El Festival de Eurovisión nunca ha sido solo música. Desde sus inicios, ha servido como espejo de las tensiones políticas de cada época. Dos historias separadas por seis décadas —la de Joan Manuel Serrat en 1968 y la polémica participación israelí en 2025— demuestran que, más allá de las coreografías y los coros, el certamen es un termómetro de los conflictos del mundo.
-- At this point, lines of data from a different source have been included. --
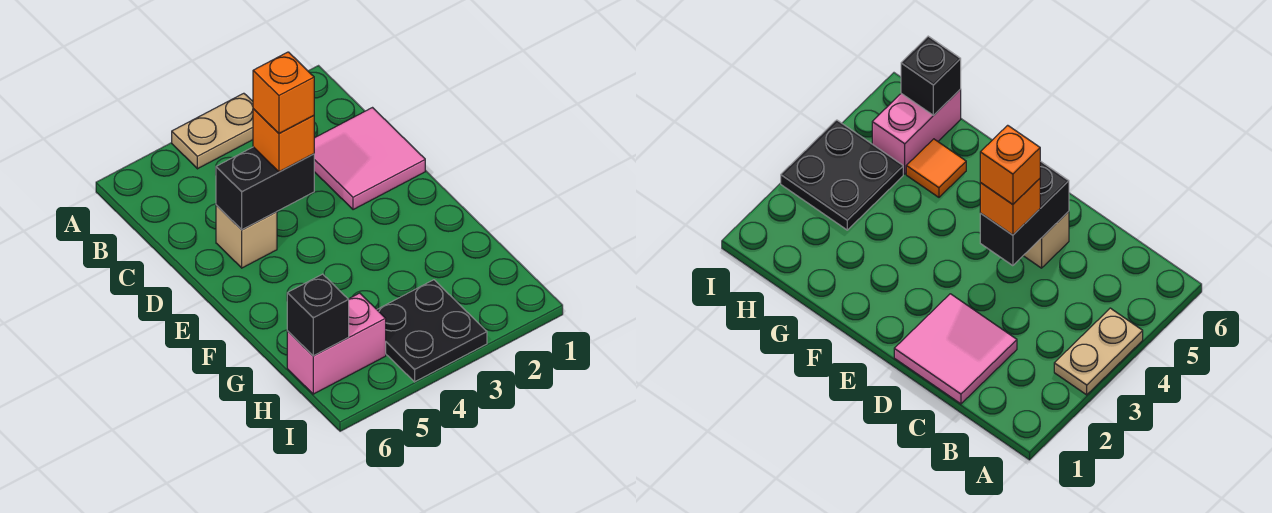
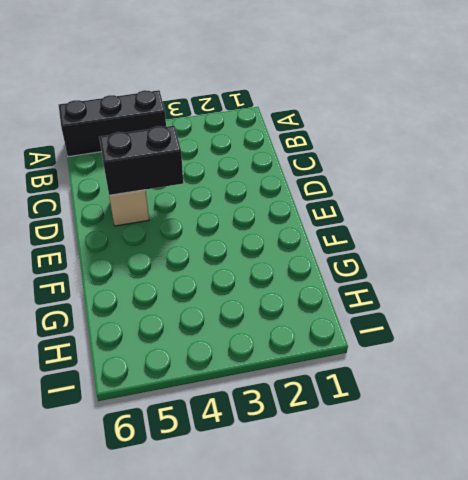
black brick A4:A6 level 1 -> tan plate A3:A4 level 1
none -> pink tile C1:D2 level 1
none -> orange tile G5 level 1

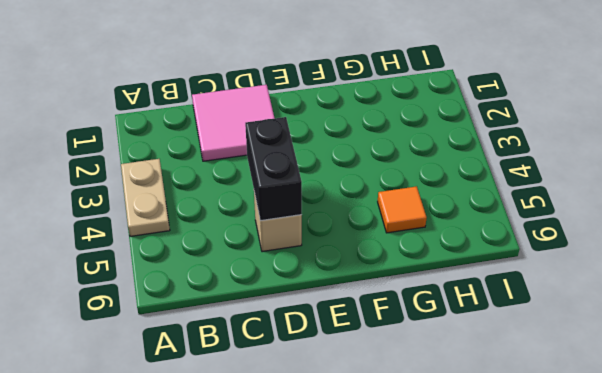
none -> black plate H3:I4 level 1
none -> pink brick H5:H6 level 1

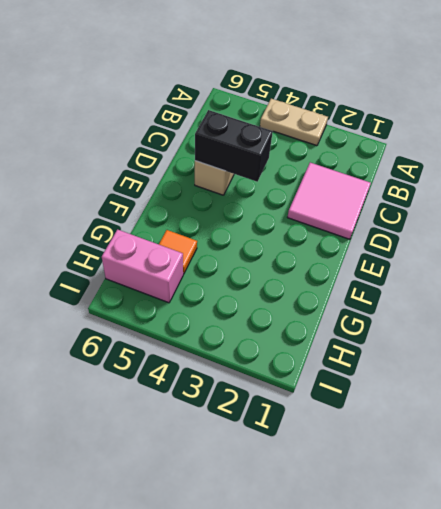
none -> black plate H3:I4 level 1
none -> black brick H6 level 2

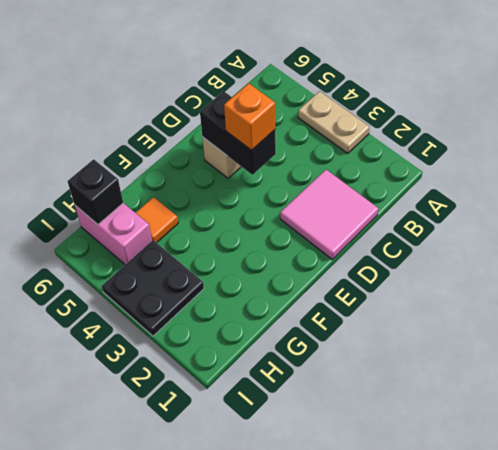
none -> orange brick D4 level 4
1968: La bufanda tricolor que desafió a Franco
Joan Manuel Serrat, elegido para representar a España en Eurovisión, grabó un videoclip promocional con una bufanda de franjas roja, amarilla y azul oscuro. En color, los tonos evocaban peligrosamente la bandera republicana, pero en la España en blanco y negro de Franco, nadie lo notó. Su posterior renuncia por negarse a cantar en castellano —y no en catalán— lo convirtió en símbolo de resistencia cultural. Massiel, su reemplazo, ganó, pero también desafió al régimen: rechazó recibir en persona la condecoración de Franco.
2025: Israel y el boicot global
Casi 60 años después, Eurovisión volvió a ser arena política. La participación de Israel generó protestas masivas por la guerra en Gaza. Aunque el país logró el segundo lugar —gracias al voto profesional—, el televoto y las reacciones en redes evidenciaron una fractura: para muchos, votar en Eurovisión ya no es un acto musical, sino ético.
¿Dónde trazar la línea?
La UER (Unión Europea de Radiodifusión) excluyó a Rusia en 2022 por su invasión a Ucrania, pero mantuvo a Israel en 2025, alegando «neutralidad». La incoherencia revela un dilema irresuelto: ¿puede un concurso musical aislarse de la geopolítica? Serrat usó una bufanda como protesta silenciosa; hoy, los espectadores usan votos y hashtags.
Eurovisión sigue siendo un escenario donde la música y el poder chocan. Si en 1968 fue la dictadura española, en 2025 fue el conflicto palestino-israelí. La diferencia es que, ahora, la protesta ya no necesita esconderse en blanco y negro: es global, viral e imparable. El festival, queramos o no, es también un campo de batalla.